** Extracted material **

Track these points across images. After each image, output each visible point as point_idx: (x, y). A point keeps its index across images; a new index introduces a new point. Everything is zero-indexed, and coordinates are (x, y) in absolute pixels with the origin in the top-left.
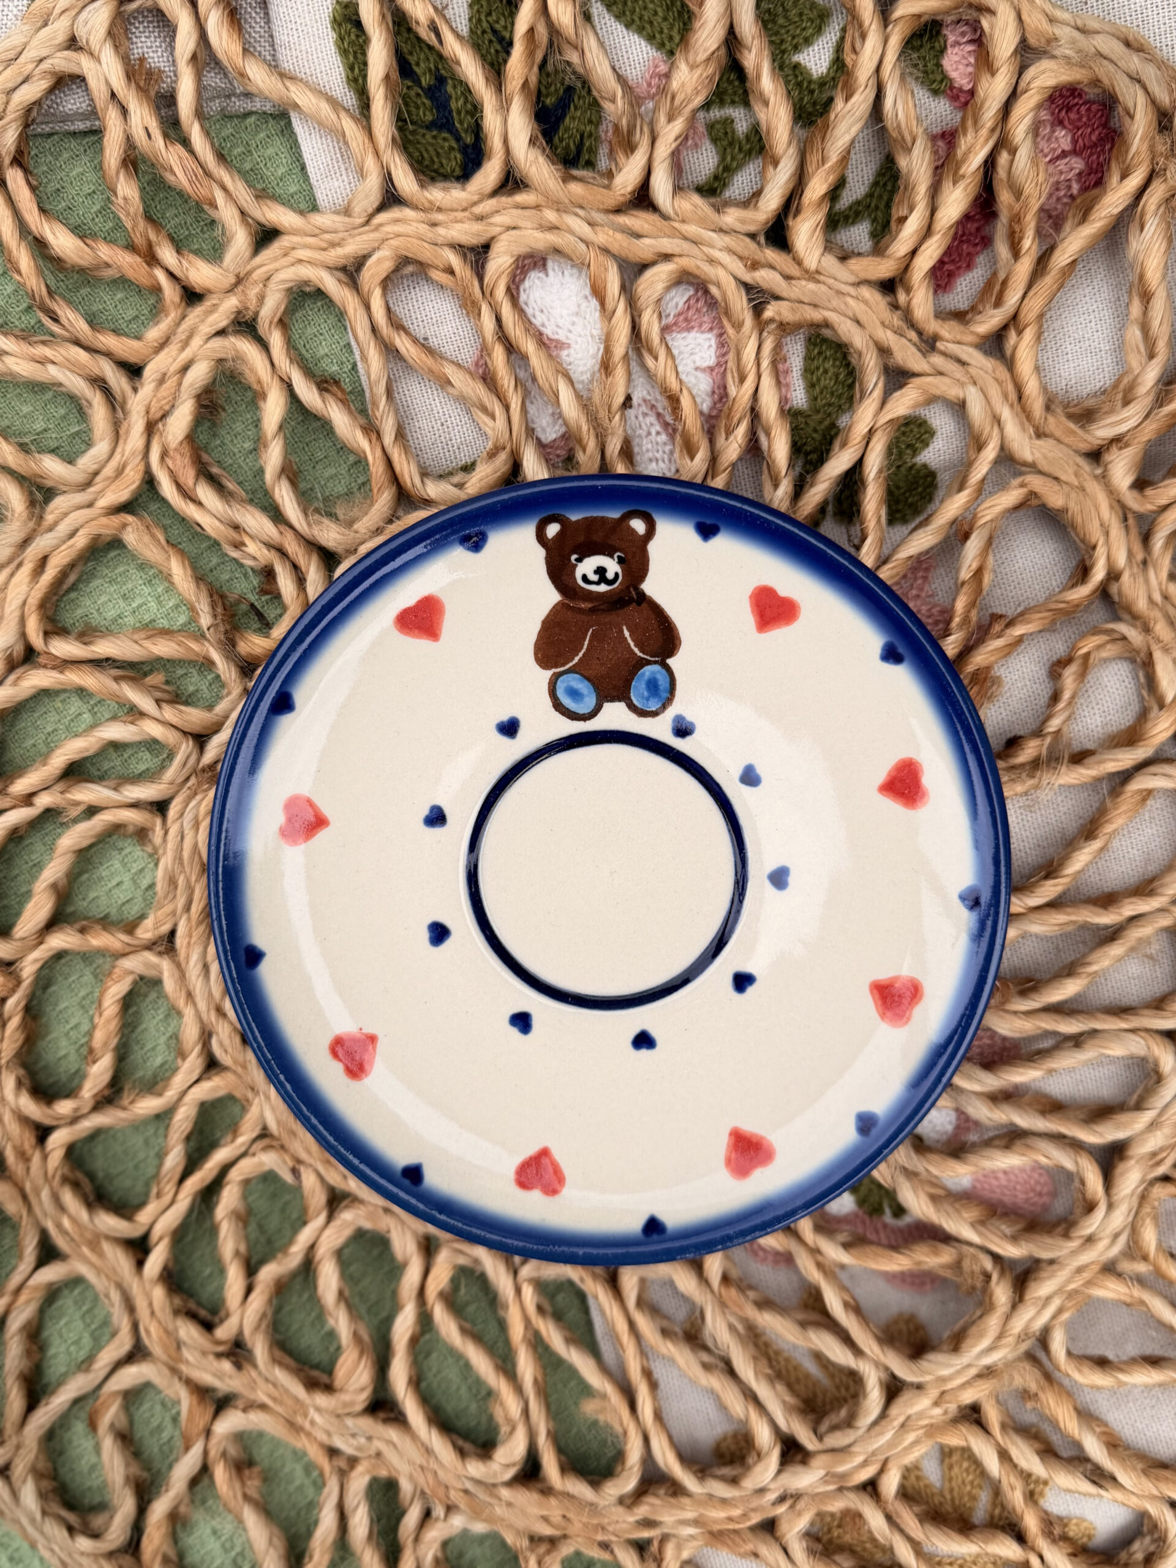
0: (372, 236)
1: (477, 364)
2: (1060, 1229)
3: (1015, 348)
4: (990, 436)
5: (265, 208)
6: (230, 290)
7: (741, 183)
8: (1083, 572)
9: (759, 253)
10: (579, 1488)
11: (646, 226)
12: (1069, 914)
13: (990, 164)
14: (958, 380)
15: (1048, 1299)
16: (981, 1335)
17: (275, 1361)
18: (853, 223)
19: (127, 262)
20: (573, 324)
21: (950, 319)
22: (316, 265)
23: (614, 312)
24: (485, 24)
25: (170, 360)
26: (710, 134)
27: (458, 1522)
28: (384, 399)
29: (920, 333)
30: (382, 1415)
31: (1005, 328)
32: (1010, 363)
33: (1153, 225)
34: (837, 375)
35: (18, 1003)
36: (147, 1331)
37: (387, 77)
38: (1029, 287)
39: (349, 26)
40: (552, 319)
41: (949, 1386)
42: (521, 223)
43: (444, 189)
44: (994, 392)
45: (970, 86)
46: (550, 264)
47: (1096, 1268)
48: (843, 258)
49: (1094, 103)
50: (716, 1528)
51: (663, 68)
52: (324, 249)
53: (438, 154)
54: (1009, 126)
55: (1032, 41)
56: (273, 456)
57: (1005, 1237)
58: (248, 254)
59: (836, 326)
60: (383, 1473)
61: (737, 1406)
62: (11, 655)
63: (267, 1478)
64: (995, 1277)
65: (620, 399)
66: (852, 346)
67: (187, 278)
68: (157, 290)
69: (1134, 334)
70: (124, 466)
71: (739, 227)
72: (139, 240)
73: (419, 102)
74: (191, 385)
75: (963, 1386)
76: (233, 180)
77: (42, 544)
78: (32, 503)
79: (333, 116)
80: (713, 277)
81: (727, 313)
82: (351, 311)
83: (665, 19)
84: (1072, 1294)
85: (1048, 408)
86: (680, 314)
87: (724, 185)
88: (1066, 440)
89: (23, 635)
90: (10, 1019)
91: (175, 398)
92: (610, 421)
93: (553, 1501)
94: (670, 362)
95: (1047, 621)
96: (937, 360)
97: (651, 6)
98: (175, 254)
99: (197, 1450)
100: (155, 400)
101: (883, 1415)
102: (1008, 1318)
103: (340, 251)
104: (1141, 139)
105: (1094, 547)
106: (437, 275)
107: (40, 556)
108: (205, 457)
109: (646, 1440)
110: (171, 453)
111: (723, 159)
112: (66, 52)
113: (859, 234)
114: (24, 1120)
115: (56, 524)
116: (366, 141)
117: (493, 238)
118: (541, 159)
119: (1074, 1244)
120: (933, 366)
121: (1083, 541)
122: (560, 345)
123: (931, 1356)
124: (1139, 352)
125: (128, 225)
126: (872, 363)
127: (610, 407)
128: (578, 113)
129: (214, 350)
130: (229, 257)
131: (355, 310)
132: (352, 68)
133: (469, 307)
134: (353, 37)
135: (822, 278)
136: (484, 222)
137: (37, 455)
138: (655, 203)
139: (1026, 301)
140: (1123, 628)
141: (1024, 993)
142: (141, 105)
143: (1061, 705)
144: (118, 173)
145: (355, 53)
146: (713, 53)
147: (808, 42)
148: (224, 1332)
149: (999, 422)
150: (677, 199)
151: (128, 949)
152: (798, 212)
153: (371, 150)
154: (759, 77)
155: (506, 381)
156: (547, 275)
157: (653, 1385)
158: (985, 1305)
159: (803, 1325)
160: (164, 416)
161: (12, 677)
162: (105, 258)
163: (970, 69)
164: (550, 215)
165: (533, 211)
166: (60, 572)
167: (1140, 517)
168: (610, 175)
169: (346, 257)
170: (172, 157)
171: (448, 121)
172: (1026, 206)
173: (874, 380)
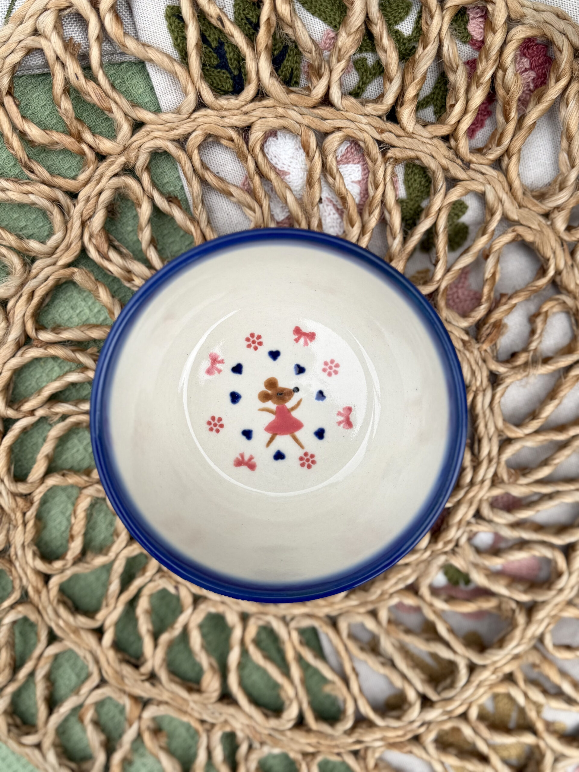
0: (192, 124)
1: (244, 185)
2: (546, 586)
3: (508, 165)
4: (497, 209)
5: (137, 112)
6: (121, 154)
7: (372, 90)
8: (542, 271)
9: (384, 125)
10: (325, 728)
11: (328, 114)
12: (544, 436)
13: (494, 77)
14: (481, 182)
15: (542, 620)
16: (512, 639)
17: (172, 681)
18: (426, 107)
19: (67, 141)
20: (291, 162)
21: (476, 153)
22: (164, 140)
23: (314, 157)
24: (242, 15)
25: (92, 189)
26: (355, 66)
27: (266, 750)
28: (201, 205)
29: (462, 160)
30: (226, 701)
31: (502, 156)
32: (506, 173)
33: (572, 104)
34: (420, 182)
35: (32, 514)
36: (107, 672)
37: (197, 44)
38: (514, 136)
39: (174, 18)
40: (281, 161)
41: (499, 664)
42: (267, 115)
43: (227, 99)
44: (498, 187)
45: (482, 38)
46: (279, 133)
47: (564, 603)
48: (424, 126)
49: (540, 44)
50: (392, 741)
51: (332, 35)
52: (168, 131)
53: (221, 81)
54: (503, 58)
55: (513, 16)
56: (146, 235)
57: (520, 591)
58: (129, 135)
59: (423, 159)
60: (228, 729)
61: (398, 683)
62: (19, 341)
63: (170, 736)
64: (517, 611)
65: (318, 200)
66: (430, 168)
67: (99, 148)
68: (82, 154)
69: (564, 156)
70: (71, 244)
71: (374, 113)
72: (73, 130)
73: (211, 55)
74: (103, 201)
75: (505, 664)
76: (120, 98)
77: (31, 284)
78: (25, 264)
79: (170, 65)
80: (362, 138)
81: (369, 155)
82: (183, 162)
83: (332, 10)
84: (554, 617)
85: (524, 194)
86: (343, 156)
87: (363, 91)
88: (533, 209)
89: (25, 331)
90: (28, 522)
91: (95, 209)
92: (313, 210)
93: (312, 735)
94: (341, 181)
95: (528, 296)
96: (471, 173)
97: (324, 4)
98: (92, 136)
99: (135, 727)
100: (85, 210)
101: (468, 682)
102: (525, 630)
103: (176, 132)
104: (566, 62)
105: (548, 260)
106: (224, 142)
107: (31, 291)
108: (112, 237)
109: (355, 701)
110: (95, 236)
111: (362, 78)
112: (33, 37)
113: (429, 113)
114: (38, 573)
115: (38, 274)
116: (188, 76)
117: (253, 123)
118: (276, 83)
119: (553, 593)
120: (469, 176)
121: (543, 257)
122: (285, 173)
123: (490, 651)
124: (567, 165)
125: (68, 123)
126: (440, 176)
127: (312, 203)
128: (291, 58)
129: (114, 184)
130: (120, 137)
131: (185, 161)
132: (176, 39)
133: (241, 157)
134: (176, 23)
135: (415, 136)
136: (248, 115)
137: (26, 240)
138: (333, 102)
139: (513, 142)
140: (564, 297)
141: (524, 475)
142: (73, 62)
143: (536, 336)
144: (61, 97)
145: (178, 31)
146: (359, 28)
147: (402, 19)
148: (146, 669)
149: (501, 201)
150: (344, 100)
151: (88, 484)
152: (402, 104)
153: (190, 81)
154: (381, 38)
155: (261, 193)
156: (277, 139)
157: (357, 675)
158: (512, 625)
159: (428, 640)
160: (90, 218)
161: (20, 353)
162: (56, 140)
163: (481, 30)
164: (281, 111)
165: (272, 109)
166: (41, 298)
167: (569, 244)
168: (308, 89)
169: (179, 135)
170: (89, 87)
171: (225, 64)
172: (512, 97)
173: (441, 184)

** Task statement **
Could you output every entry exactly as written, skipping the pictures?

** Final answer **
Track these points across images. After each image, output each visible point as point_idx: (x, y). A point keeps its index across images; a new index introduces a new point. Everything is zero-indexed, and coordinates are (x, y) in absolute pixels with the origin in the top-left.
0: (372, 236)
1: (477, 364)
2: (1060, 1229)
3: (1015, 348)
4: (990, 436)
5: (265, 208)
6: (230, 290)
7: (741, 183)
8: (1083, 572)
9: (759, 253)
10: (579, 1488)
11: (646, 226)
12: (1069, 914)
13: (990, 164)
14: (958, 380)
15: (1048, 1299)
16: (981, 1335)
17: (275, 1361)
18: (853, 223)
19: (127, 262)
20: (573, 324)
21: (950, 319)
22: (316, 265)
23: (614, 312)
24: (485, 24)
25: (170, 360)
26: (710, 134)
27: (458, 1522)
28: (384, 399)
29: (920, 333)
30: (382, 1415)
31: (1005, 328)
32: (1010, 363)
33: (1153, 225)
34: (837, 375)
35: (18, 1003)
36: (147, 1331)
37: (387, 77)
38: (1029, 287)
39: (349, 26)
40: (552, 319)
41: (949, 1386)
42: (521, 223)
43: (444, 189)
44: (994, 392)
45: (970, 86)
46: (550, 264)
47: (1096, 1268)
48: (843, 258)
49: (1094, 103)
50: (716, 1528)
51: (663, 68)
52: (324, 249)
53: (438, 154)
54: (1009, 126)
55: (1032, 41)
56: (273, 456)
57: (1005, 1237)
58: (248, 254)
59: (836, 326)
60: (383, 1473)
61: (737, 1406)
62: (11, 655)
63: (267, 1478)
64: (995, 1277)
65: (620, 399)
66: (852, 346)
67: (187, 278)
68: (157, 290)
69: (1134, 334)
70: (124, 466)
71: (739, 227)
72: (139, 240)
73: (419, 102)
74: (191, 385)
75: (963, 1386)
76: (233, 180)
77: (42, 544)
78: (32, 503)
79: (333, 116)
80: (713, 277)
81: (727, 313)
82: (351, 311)
83: (665, 19)
84: (1072, 1294)
85: (1048, 408)
86: (680, 314)
87: (724, 185)
88: (1066, 440)
89: (23, 635)
90: (10, 1019)
91: (175, 398)
92: (610, 421)
93: (553, 1501)
94: (670, 362)
95: (1047, 621)
96: (937, 360)
97: (651, 6)
98: (175, 254)
99: (197, 1450)
100: (155, 400)
101: (883, 1415)
102: (1008, 1318)
103: (340, 251)
104: (1141, 139)
105: (1094, 547)
106: (437, 275)
107: (40, 556)
108: (205, 457)
109: (646, 1440)
110: (171, 453)
111: (723, 159)
112: (66, 52)
113: (859, 234)
114: (24, 1120)
115: (56, 524)
116: (366, 141)
117: (493, 238)
118: (541, 159)
119: (1074, 1244)
120: (933, 366)
121: (1083, 541)
122: (560, 345)
123: (931, 1356)
124: (1139, 352)
125: (128, 225)
126: (872, 363)
127: (610, 407)
128: (578, 113)
129: (214, 350)
130: (229, 257)
131: (355, 310)
132: (352, 68)
133: (469, 307)
134: (353, 37)
135: (822, 278)
136: (484, 222)
137: (37, 455)
138: (655, 203)
139: (1026, 301)
140: (1123, 628)
141: (1024, 993)
142: (141, 105)
143: (1061, 705)
144: (118, 173)
145: (355, 53)
146: (713, 53)
147: (808, 42)
148: (224, 1332)
149: (999, 422)
150: (677, 199)
151: (128, 949)
152: (798, 212)
153: (371, 150)
154: (759, 77)
155: (506, 381)
156: (547, 275)
157: (653, 1385)
158: (985, 1305)
159: (803, 1325)
160: (164, 416)
161: (12, 677)
162: (105, 258)
163: (970, 69)
164: (550, 215)
165: (533, 211)
166: (60, 572)
167: (1140, 517)
168: (610, 175)
169: (346, 257)
170: (172, 157)
171: (448, 121)
172: (1026, 206)
173: (874, 380)
0: (192, 124)
1: (244, 185)
2: (546, 586)
3: (508, 165)
4: (497, 209)
5: (137, 112)
6: (121, 154)
7: (372, 90)
8: (542, 271)
9: (384, 125)
10: (325, 728)
11: (328, 114)
12: (544, 436)
13: (494, 77)
14: (481, 182)
15: (542, 620)
16: (512, 639)
17: (172, 681)
18: (426, 107)
19: (67, 141)
20: (291, 162)
21: (476, 153)
22: (164, 140)
23: (314, 157)
24: (242, 15)
25: (92, 189)
26: (355, 66)
27: (266, 750)
28: (201, 205)
29: (462, 160)
30: (226, 701)
31: (502, 156)
32: (506, 173)
33: (572, 104)
34: (420, 182)
35: (32, 514)
36: (107, 672)
37: (197, 44)
38: (514, 136)
39: (174, 18)
40: (281, 161)
41: (499, 664)
42: (267, 115)
43: (227, 99)
44: (498, 187)
45: (482, 38)
46: (279, 133)
47: (564, 603)
48: (424, 126)
49: (540, 44)
50: (392, 741)
51: (332, 35)
52: (168, 131)
53: (221, 81)
54: (503, 58)
55: (513, 16)
56: (146, 235)
57: (520, 591)
58: (129, 135)
59: (423, 159)
60: (228, 729)
61: (398, 683)
62: (19, 341)
63: (170, 736)
64: (517, 611)
65: (318, 200)
66: (430, 168)
67: (99, 148)
68: (82, 154)
69: (564, 156)
70: (71, 244)
71: (374, 113)
72: (73, 130)
73: (211, 55)
74: (103, 201)
75: (505, 664)
76: (120, 98)
77: (31, 284)
78: (25, 264)
79: (170, 65)
80: (362, 138)
81: (369, 155)
82: (183, 162)
83: (332, 10)
84: (554, 617)
85: (524, 194)
86: (343, 156)
87: (363, 91)
88: (533, 209)
89: (25, 331)
90: (28, 522)
91: (95, 209)
92: (313, 210)
93: (312, 735)
94: (341, 181)
95: (528, 296)
96: (471, 173)
97: (324, 4)
98: (92, 136)
99: (135, 727)
100: (85, 210)
101: (468, 682)
102: (525, 630)
103: (176, 132)
104: (566, 62)
105: (548, 260)
106: (224, 142)
107: (31, 291)
108: (112, 237)
109: (355, 701)
110: (95, 236)
111: (362, 78)
112: (33, 37)
113: (429, 113)
114: (38, 573)
115: (38, 274)
116: (188, 76)
117: (253, 123)
118: (276, 83)
119: (553, 593)
120: (469, 176)
121: (543, 257)
122: (285, 173)
123: (490, 651)
124: (567, 165)
125: (68, 123)
126: (440, 176)
127: (312, 203)
128: (291, 58)
129: (114, 184)
130: (120, 137)
131: (185, 161)
132: (176, 39)
133: (241, 157)
134: (176, 23)
135: (415, 136)
136: (248, 115)
137: (26, 240)
138: (333, 102)
139: (513, 142)
140: (564, 297)
141: (524, 475)
142: (73, 62)
143: (536, 336)
144: (61, 97)
145: (178, 31)
146: (359, 28)
147: (402, 19)
148: (146, 669)
149: (501, 201)
150: (344, 100)
151: (88, 484)
152: (402, 104)
153: (190, 81)
154: (381, 38)
155: (261, 193)
156: (277, 139)
157: (357, 675)
158: (512, 625)
159: (428, 640)
160: (90, 218)
161: (20, 353)
162: (56, 140)
163: (481, 30)
164: (281, 111)
165: (272, 109)
166: (41, 298)
167: (569, 244)
168: (308, 89)
169: (179, 135)
170: (89, 87)
171: (225, 64)
172: (512, 97)
173: (441, 184)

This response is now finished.